__TEXTO DADO__
==================================================

La Inquisición española siempre fue, de hecho, muy poco creyente en este tipo de sucesos. Esto se debe principalmente a que el objetivo de la propia institución era velar por la pureza doctrinal del catolicismo y vigilar las corrupciones derivadas del islam o el judaísmo, no perseguir mitos. Si bien nunca se descartaron totalmente estas acusaciones, por ser posibles señales de una desviación de la norma, en general no eran tenidas en cuenta por considerarse asuntos de superstición. El teólogo Alonso de Castro, una figura de referencia en su época, dio voz al pensamiento de la mayoría de los miembros del Santo Oficio en 1534 al afirmar que dichos asuntos de brujería eran únicamente «supersticiones y ritos paganos por la única razón de la falta de predicación». De hecho, la Suprema Junta de la Inquisición afirmó en 1526 que las acusaciones de brujería no debían ser tomadas en serio casi nunca, y que era necesario «hacer diligencias para cerciorarse, basarse en hechos concretos, no en fantasías, buscar la veracidad, no conformarse con lo que puede ser un engaño ilusorio».
Aun así, tal vez la figura más destacable, también a causa de su reciente fama por la publicación de la novela «Las brujas y el inquisidor» de la mano de la divulgadora histórica Elvira Roca Barea, sea la del inquisidor Alonso de Salazar. Este hombre se vio inmerso en el proceso de las Brujas de Zugarramurdi (1609-1610) y, tras su finalización, dio una opinión severa que causaría el cambio definitivo de la institución. De acuerdo con su opinión, la brujería no existía y nunca «hubo brujas ni embrujados en el lugar hasta que se comenzó a tratar y escribir de ellos». Según su punto de vista, siguiendo la idea de Castro, eran únicamente desviaciones propias de la ignorancia y el desconocimiento. Tanto impacto tendría su testimonio que la Inquisición se desdijo de las condenas que había impartido, obligando a las iglesias locales a no exhibir quienes habían sido condenados para que no cayese vergüenza sobre sus familias o descendientes. Este es tenido, como afirma Carmelo Lisón, como «el fin de la brujería satánica en España. Pero no en Europa...».
La Inquisición Española condenó tan sólo a 27 personas por este delito en más de 300 años de historia, frente a las más de 25.000 que se registraron en Europa central y las 2.500 en territorios anglosajones. Frente a las pretensiones racionalistas de la Inquisición, en la mayoría del mundo protestante las persecuciones continuaron hasta el siglo XVIII en nombre de supuestas conspiraciones satánicas o pactos con el Demonio que plagaban los tribunales de esa época. La falta de una institución religiosa organizada, dejando en manos de sacerdotes locales el proceso, así como la lucha entre católicos y protestantes en esas regiones favorecieron un ambiente de superstición y duda constante que se cobró la vida de miles de personas, en especial, las de las mujeres. Famosos son los casos de las Brujas de Salem (1692) en las colonias inglesas de América o las masivas persecuciones de 1600 en Liechtenstein, que eliminaron hasta el 10% de la población en un esperpento de acusaciones cruzadas y clérigos encendidos. Hay que destacar también la brutalidad de los calvinistas en Suiza, que llegaron a quemar a 10.000 personas en poco más de un siglo. Al igual que Liechtenstein, diezmando su población.
Y es que el terror por la caza de brujas, al contrario de lo que afirma la Leyenda negra, no era un fenómeno español, sino protestante. Un mito más que pretendía situar a España como un país atrasado y salvaje, supersticioso y radical. Una narrativa antiespañola que flotaba entre el humo de las hogueras de Alemania e Inglaterra.

==================================================

__DATOS APORTADOS__
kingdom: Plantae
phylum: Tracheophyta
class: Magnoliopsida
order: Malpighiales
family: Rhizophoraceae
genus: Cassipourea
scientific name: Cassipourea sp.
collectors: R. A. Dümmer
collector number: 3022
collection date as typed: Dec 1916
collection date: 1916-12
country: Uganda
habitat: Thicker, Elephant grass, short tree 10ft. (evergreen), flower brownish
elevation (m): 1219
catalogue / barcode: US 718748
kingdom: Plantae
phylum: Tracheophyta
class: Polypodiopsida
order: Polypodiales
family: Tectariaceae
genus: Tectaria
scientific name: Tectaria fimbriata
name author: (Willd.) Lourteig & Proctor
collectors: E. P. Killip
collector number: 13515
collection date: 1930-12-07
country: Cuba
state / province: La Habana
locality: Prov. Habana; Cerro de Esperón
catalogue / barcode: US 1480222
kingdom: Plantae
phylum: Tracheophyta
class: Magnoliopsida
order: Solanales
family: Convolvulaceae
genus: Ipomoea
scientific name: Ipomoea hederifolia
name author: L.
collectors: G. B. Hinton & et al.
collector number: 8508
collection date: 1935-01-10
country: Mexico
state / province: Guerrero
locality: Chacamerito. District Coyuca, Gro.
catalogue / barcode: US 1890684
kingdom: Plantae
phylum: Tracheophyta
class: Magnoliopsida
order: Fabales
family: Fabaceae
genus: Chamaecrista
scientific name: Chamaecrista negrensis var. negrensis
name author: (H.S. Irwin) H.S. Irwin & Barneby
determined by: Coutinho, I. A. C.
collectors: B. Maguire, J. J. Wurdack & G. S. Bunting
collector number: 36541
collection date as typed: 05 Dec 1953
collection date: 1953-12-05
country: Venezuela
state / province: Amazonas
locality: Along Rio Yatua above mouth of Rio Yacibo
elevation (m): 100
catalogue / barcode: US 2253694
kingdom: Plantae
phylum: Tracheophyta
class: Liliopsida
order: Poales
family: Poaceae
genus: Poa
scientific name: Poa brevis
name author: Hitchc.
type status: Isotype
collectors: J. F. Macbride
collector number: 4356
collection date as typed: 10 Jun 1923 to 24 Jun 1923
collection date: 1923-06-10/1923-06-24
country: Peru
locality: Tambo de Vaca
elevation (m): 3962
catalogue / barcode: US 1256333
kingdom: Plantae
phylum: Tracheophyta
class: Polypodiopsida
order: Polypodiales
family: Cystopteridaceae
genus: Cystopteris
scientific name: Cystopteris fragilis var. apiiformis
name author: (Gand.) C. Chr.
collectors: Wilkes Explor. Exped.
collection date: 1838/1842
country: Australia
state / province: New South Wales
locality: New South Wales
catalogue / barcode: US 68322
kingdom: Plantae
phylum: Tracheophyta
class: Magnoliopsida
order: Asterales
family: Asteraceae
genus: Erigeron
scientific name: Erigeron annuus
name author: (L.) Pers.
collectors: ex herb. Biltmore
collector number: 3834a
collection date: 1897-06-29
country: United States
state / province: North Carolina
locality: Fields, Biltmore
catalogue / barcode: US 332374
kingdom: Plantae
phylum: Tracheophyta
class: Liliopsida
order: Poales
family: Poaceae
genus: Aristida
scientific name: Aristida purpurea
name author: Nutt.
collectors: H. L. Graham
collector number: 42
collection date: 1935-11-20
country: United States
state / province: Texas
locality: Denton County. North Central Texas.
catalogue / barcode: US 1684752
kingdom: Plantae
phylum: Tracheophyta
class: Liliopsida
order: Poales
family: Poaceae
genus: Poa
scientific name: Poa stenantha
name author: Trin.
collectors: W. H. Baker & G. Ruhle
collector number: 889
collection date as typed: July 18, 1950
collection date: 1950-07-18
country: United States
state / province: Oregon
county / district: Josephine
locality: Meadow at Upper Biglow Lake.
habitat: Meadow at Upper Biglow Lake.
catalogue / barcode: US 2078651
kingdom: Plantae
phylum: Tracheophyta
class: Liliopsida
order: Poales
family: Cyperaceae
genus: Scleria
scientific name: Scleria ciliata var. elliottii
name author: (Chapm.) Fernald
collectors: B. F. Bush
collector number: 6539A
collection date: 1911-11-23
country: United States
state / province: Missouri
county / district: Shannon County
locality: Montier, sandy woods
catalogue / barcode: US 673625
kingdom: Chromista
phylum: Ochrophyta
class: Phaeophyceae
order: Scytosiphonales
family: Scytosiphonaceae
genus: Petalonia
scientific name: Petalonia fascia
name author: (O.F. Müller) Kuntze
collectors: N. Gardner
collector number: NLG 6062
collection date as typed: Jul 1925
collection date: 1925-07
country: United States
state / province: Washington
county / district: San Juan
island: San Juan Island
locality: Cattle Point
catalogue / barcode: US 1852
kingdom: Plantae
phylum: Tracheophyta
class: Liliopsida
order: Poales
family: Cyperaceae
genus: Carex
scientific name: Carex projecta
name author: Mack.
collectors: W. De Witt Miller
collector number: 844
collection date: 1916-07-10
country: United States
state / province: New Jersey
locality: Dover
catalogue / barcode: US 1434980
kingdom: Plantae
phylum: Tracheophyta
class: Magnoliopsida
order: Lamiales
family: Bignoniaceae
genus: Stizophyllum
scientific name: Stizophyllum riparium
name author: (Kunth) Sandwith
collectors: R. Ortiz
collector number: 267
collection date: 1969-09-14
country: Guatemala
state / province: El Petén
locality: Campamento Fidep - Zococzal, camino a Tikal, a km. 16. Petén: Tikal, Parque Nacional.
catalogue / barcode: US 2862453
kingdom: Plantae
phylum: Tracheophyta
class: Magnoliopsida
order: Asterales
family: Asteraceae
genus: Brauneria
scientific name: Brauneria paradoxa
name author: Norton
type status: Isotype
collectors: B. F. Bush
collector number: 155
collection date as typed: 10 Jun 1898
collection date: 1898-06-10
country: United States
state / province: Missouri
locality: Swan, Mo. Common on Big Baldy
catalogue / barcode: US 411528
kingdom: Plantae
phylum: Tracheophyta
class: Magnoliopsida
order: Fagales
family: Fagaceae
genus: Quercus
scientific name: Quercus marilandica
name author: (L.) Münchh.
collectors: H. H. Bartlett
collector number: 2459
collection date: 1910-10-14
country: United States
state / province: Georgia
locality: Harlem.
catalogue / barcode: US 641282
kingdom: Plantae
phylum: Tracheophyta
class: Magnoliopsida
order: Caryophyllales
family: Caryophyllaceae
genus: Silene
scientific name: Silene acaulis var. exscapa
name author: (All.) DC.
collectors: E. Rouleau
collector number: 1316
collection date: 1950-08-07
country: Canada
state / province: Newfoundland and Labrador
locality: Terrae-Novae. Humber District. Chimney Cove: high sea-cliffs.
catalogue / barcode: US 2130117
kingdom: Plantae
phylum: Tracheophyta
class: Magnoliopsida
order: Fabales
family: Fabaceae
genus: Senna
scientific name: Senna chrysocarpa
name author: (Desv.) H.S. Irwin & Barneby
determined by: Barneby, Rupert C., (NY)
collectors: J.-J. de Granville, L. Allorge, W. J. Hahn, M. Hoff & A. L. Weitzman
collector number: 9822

==================================================

Enumera todas las personas que aparecen con nombre propio en el texto sobre la Inquisición española y la brujería. Las entradas no tienen ningún papel en este ejercicio.

__RESPUESTA DEL EJERCICIO__
Alonso de Castro, Elvira Roca Barea, Alonso de Salazar y Carmelo Lisón.